(Einträge des Datensatzes)
════════════════════

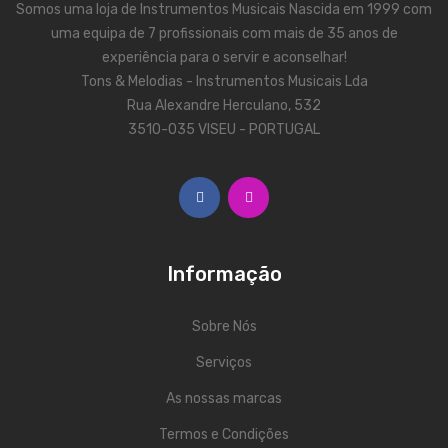
Somos uma loja de Instrumentos Musicais Nascida em 1999 com
Contrabaixos
uma equipa de 7 profissionais com mais de 35 anos de
Almofadas
experiência para o servir e aconselhar!
Tons & Melodias - Instrumentos Musicais Lda
Resinas
Rua Alexandre Herculano, 532
3510-035 VISEU - PORTUGAL
Acessórios
INSTRUMENTOS TRADICIONAIS
Acordeões
Concertinas
Informação
Cavaquinhos
Sobre Nós
Guitarras Portuguesas
Serviços
Bandolins
As nossas marcas
Banjos
Termos e Condições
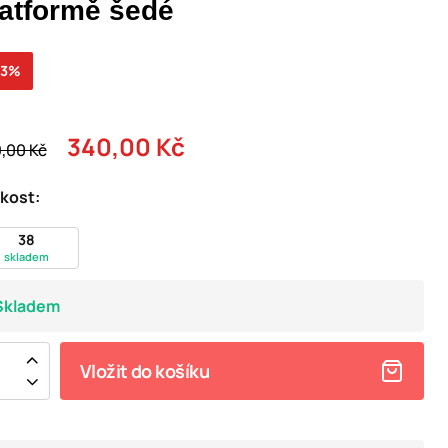
latformě šedé
43%
340,00 Kč
,00 Kč
ikost:
38
skladem
Skladem
Vložit do košíku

════════════════════

Gesucht
Übertragen Sie die Textzeilen aller Einträge oben unverändert und vollständig. Die Bilder lassen Sie in Ihrer Übertragung weg.

Lösung
Somos uma loja de Instrumentos Musicais Nascida em 1999 com
Contrabaixos
uma equipa de 7 profissionais com mais de 35 anos de
Almofadas
experiência para o servir e aconselhar!
Tons & Melodias - Instrumentos Musicais Lda
Resinas
Rua Alexandre Herculano, 532
3510-035 VISEU - PORTUGAL
Acessórios
INSTRUMENTOS TRADICIONAIS
Acordeões
Concertinas
Informação
Cavaquinhos
Sobre Nós
Guitarras Portuguesas
Serviços
Bandolins
As nossas marcas
Banjos
Termos e Condições
latformě šedé
43%
340,00 Kč
,00 Kč
ikost:
38
skladem
Skladem
Vložit do košíku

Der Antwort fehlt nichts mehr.